If you know another parent that has a child with design and communication talent, set up some play dates so they can both collaborate on building what will hopefully one day be a great Calendar app that sends out notifications (in real time). Plus it’s a great opp to pickup that much needed well roundedness to engage with product development workflows.
This is all very important because aside from the tuition you will pay for college (if for some ungodly reason this child doesn’t pick comp sci), you will have to shell out a solid 17k for a bootcamp to save your child’s career 15 years from now. If you just start the kid early enough, you save 17k, or what will probably be 30k by then. Now that I think about it, have a bootcamp-emergency-fund that you contribute to starting right now might be good in case the kid goes through a phase and blows 4 years majoring in Media Studies.
The leetcode is the most important thing here, because even if you do all the right things I just mentioned above, no Leetcode skills means no job.
Remember, this kid has exactly 11 years to go from high school -> college -> straight to a 200k salary at a FAANG, he’s not gonna have a lot of time to have a naturally paced career where you work your way up to those places. So if you think I’m joking about any of this, I’m not. You’ve got 10 years to pull this off, best of luck.
P.S:
Forget about the video game programming part though, that job doesn’t pay well.
Or you could steer him into a more sane career path, and nip all of this shit in the butt. Can’t go wrong with something in Medical.
Give the kid a secondhand Thinkpad running OpenBSD, teach him basic shell, and tell him about the man command. He ought to be able to figure the rest out on his own.

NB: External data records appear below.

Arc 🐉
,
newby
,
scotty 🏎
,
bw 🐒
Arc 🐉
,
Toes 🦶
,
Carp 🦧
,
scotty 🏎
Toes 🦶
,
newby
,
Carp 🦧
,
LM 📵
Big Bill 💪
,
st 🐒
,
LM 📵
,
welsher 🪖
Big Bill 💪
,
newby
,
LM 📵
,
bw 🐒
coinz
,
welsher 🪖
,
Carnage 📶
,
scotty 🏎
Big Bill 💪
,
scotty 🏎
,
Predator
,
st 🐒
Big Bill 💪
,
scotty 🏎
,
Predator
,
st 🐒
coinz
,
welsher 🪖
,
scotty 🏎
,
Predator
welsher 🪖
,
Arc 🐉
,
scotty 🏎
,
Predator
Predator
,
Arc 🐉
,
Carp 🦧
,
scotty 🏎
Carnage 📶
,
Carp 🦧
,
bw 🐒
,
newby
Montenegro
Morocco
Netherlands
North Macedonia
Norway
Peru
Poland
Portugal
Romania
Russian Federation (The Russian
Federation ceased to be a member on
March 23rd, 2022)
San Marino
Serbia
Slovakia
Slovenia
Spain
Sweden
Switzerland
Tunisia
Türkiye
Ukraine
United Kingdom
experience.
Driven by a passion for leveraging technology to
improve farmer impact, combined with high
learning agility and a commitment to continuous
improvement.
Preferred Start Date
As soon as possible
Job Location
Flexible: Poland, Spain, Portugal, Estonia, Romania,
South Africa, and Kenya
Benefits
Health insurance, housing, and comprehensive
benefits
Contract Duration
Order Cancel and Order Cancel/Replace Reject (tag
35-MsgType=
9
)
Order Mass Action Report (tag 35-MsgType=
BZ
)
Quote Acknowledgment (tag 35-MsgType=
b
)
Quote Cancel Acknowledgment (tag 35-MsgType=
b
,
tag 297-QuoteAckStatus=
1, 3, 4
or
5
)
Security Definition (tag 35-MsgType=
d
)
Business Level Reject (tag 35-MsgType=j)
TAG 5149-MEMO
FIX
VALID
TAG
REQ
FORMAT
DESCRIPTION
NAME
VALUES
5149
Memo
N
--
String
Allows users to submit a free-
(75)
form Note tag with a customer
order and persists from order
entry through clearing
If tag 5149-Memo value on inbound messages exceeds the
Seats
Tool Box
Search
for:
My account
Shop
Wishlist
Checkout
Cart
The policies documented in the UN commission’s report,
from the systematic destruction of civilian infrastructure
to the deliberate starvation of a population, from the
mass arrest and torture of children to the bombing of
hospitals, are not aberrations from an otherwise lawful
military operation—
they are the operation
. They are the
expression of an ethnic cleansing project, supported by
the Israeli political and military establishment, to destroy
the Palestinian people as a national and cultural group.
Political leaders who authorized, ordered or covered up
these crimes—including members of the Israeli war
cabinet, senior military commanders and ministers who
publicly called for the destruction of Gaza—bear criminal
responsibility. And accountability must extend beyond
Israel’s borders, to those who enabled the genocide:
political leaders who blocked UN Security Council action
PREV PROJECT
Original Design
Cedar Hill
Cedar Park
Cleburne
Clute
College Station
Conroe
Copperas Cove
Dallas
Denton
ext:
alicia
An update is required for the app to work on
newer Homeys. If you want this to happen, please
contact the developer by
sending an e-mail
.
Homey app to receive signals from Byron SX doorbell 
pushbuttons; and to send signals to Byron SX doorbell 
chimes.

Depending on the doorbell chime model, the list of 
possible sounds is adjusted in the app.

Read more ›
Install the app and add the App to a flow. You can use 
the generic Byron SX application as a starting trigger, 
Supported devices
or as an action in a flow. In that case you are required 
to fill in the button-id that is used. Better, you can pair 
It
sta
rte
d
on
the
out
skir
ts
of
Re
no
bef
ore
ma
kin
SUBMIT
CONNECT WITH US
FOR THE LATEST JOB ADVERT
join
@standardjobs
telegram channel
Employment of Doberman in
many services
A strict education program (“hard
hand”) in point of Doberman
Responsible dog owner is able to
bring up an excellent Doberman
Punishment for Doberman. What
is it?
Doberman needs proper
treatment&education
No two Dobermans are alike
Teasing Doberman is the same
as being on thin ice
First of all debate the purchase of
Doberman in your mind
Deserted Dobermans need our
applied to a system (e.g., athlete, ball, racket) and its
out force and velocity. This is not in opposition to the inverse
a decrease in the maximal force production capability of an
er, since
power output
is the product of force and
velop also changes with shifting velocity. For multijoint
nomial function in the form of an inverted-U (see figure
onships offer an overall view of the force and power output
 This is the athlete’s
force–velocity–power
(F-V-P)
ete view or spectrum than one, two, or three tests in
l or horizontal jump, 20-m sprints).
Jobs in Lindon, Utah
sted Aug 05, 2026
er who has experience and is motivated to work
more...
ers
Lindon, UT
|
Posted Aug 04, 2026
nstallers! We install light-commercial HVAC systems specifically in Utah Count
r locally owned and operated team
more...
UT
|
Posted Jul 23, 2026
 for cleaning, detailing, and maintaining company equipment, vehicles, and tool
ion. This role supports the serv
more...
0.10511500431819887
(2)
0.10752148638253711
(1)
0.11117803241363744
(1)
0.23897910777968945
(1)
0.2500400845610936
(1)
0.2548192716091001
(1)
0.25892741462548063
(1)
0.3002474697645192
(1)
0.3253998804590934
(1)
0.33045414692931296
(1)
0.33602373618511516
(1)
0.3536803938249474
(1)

Honestly, as someone who has grown up in the world of JS and interpreted languages, It's really important to teach them the fundamentals like filesystems, the command line, and especially harder, compiled languages, rather than JS or Python. I would recommend a good solid foundation like Java (especially if they like Minecraft).
I think the initial language doesn't matter all that much as long as you can get interest in programming and have some structure to break you of any bad habits after you first start. I taught my self to program with GW Basic and goto statements in the early 2000's. At that point it was already a horribly antiquated technology but it ran on my braille notetaker so the learning curve to get started was super low. With in a year or two of getting started I was in a C++ class using normal computers which broke me of all the bad habits I had taught myself.
Yeah, I'm just using Java as an example because there's a clear goal (almost every 11 year old plays Minecraft, if they can program plugins for it, they will be the most popular kid in class), and because its hard enough so that they're forced to learn good practices.
Indeed. They can be fun and consider what your child’s interest is, his aptitude, as well as the language’s popularity so that it will benefit them in the future.